[EXERCISE DIRECTIONS] Using the listing below, retype exactly the lines starting at the one with "coffee table: present" and ending at the one with "cup: present [1086,384,1140,471]", and include both.

[TASK DATA]
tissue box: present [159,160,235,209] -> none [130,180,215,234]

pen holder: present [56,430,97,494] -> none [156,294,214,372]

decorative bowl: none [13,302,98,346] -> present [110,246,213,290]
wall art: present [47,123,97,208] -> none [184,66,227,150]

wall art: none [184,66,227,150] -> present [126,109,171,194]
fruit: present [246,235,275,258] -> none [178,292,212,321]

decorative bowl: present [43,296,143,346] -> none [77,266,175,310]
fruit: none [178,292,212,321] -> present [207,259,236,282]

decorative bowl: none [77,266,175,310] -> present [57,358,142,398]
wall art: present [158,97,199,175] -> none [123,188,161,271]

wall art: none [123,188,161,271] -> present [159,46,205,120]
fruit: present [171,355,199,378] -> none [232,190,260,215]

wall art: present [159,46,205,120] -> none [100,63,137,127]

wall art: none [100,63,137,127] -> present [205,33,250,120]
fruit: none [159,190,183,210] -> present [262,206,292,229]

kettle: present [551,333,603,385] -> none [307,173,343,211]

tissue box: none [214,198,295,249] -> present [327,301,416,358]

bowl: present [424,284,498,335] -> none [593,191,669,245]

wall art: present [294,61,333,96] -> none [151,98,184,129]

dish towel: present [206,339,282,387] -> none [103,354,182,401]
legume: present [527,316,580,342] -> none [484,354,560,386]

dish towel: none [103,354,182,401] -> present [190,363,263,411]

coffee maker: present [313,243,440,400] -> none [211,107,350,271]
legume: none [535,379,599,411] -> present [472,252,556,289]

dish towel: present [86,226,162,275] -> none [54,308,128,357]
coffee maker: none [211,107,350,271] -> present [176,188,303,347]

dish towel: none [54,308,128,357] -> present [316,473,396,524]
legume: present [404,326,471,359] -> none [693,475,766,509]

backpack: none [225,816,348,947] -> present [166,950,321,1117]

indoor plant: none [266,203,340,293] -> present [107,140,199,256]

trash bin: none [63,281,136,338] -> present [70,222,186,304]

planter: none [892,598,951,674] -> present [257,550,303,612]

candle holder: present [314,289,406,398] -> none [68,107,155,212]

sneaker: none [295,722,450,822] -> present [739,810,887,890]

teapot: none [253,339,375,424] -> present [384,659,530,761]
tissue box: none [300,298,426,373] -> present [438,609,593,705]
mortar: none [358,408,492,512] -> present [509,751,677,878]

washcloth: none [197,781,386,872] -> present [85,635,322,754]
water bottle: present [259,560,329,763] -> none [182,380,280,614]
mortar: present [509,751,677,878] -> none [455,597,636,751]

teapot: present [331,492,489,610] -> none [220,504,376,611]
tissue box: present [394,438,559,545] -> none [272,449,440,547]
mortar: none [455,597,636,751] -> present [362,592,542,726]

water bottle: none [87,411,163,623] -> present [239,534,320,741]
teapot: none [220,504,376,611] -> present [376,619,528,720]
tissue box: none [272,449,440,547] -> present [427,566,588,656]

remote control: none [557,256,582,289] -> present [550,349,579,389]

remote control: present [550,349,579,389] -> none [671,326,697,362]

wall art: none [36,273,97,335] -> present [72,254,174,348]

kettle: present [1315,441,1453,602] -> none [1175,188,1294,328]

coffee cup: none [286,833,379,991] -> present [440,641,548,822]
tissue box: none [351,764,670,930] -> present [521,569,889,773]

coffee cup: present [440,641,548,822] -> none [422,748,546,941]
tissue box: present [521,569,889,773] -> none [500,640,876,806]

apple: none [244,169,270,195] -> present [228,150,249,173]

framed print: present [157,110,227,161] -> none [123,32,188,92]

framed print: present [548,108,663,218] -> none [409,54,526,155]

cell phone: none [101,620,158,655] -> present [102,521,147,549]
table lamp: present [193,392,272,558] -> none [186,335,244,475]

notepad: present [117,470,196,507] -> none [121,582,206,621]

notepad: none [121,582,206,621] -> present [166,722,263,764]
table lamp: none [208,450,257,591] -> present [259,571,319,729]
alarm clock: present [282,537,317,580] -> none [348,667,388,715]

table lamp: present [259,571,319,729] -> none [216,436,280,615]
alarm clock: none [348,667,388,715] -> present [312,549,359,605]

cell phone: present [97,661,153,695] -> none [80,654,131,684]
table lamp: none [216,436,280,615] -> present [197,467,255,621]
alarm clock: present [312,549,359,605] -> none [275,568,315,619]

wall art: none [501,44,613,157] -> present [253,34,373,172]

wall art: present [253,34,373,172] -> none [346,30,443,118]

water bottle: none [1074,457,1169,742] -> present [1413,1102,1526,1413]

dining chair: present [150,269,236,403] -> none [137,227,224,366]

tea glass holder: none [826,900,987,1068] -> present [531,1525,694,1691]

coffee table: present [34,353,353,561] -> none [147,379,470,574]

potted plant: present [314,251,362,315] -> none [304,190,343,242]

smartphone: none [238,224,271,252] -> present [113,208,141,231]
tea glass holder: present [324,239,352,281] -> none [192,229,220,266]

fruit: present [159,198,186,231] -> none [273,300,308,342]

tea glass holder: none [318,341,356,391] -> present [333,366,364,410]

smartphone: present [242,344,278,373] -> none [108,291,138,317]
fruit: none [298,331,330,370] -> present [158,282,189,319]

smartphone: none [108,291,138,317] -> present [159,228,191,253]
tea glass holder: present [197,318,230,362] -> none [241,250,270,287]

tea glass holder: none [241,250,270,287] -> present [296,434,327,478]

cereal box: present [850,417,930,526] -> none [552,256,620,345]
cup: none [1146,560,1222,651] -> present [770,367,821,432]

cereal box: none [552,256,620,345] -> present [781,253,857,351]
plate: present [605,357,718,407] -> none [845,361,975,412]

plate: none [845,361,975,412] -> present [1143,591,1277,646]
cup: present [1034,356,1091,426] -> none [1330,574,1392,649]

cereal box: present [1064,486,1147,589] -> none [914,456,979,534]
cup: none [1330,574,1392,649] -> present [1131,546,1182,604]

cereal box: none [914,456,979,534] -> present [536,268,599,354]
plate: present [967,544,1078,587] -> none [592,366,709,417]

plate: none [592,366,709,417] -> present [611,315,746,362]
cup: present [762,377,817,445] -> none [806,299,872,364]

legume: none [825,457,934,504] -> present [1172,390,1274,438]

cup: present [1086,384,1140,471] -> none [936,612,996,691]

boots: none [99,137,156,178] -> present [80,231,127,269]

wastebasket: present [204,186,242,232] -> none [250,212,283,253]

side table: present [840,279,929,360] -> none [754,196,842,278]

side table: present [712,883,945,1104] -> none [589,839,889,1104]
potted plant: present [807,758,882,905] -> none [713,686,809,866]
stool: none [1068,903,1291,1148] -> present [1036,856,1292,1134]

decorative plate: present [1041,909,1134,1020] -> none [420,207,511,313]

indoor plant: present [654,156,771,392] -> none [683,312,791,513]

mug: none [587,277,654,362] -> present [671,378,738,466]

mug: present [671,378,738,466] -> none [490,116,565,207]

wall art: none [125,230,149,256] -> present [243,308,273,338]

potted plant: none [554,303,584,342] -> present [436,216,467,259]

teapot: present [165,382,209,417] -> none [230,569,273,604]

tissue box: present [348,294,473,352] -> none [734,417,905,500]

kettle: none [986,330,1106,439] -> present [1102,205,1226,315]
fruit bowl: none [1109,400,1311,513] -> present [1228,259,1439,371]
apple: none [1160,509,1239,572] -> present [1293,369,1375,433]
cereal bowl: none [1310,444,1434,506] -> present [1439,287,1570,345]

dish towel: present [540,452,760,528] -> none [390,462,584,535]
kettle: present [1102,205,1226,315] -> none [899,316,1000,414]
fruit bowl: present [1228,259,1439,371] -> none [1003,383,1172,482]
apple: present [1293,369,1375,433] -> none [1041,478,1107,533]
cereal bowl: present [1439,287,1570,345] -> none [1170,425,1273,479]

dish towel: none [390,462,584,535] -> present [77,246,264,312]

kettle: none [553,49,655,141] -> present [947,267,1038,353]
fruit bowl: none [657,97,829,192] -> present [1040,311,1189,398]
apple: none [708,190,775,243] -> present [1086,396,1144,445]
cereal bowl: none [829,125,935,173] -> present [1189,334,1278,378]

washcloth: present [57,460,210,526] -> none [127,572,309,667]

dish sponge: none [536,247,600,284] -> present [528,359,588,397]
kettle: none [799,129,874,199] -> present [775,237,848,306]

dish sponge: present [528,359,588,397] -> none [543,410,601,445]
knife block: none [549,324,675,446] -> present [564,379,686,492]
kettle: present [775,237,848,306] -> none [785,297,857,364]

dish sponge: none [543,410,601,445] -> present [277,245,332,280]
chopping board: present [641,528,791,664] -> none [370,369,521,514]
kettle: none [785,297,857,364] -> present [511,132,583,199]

[SOLUTION TO THIS PROBLEM]
coffee table: present [34,353,353,561] -> none [147,379,470,574]

potted plant: present [314,251,362,315] -> none [304,190,343,242]

smartphone: none [238,224,271,252] -> present [113,208,141,231]
tea glass holder: present [324,239,352,281] -> none [192,229,220,266]

fruit: present [159,198,186,231] -> none [273,300,308,342]

tea glass holder: none [318,341,356,391] -> present [333,366,364,410]

smartphone: present [242,344,278,373] -> none [108,291,138,317]
fruit: none [298,331,330,370] -> present [158,282,189,319]

smartphone: none [108,291,138,317] -> present [159,228,191,253]
tea glass holder: present [197,318,230,362] -> none [241,250,270,287]

tea glass holder: none [241,250,270,287] -> present [296,434,327,478]

cereal box: present [850,417,930,526] -> none [552,256,620,345]
cup: none [1146,560,1222,651] -> present [770,367,821,432]

cereal box: none [552,256,620,345] -> present [781,253,857,351]
plate: present [605,357,718,407] -> none [845,361,975,412]

plate: none [845,361,975,412] -> present [1143,591,1277,646]
cup: present [1034,356,1091,426] -> none [1330,574,1392,649]

cereal box: present [1064,486,1147,589] -> none [914,456,979,534]
cup: none [1330,574,1392,649] -> present [1131,546,1182,604]

cereal box: none [914,456,979,534] -> present [536,268,599,354]
plate: present [967,544,1078,587] -> none [592,366,709,417]

plate: none [592,366,709,417] -> present [611,315,746,362]
cup: present [762,377,817,445] -> none [806,299,872,364]

legume: none [825,457,934,504] -> present [1172,390,1274,438]

cup: present [1086,384,1140,471] -> none [936,612,996,691]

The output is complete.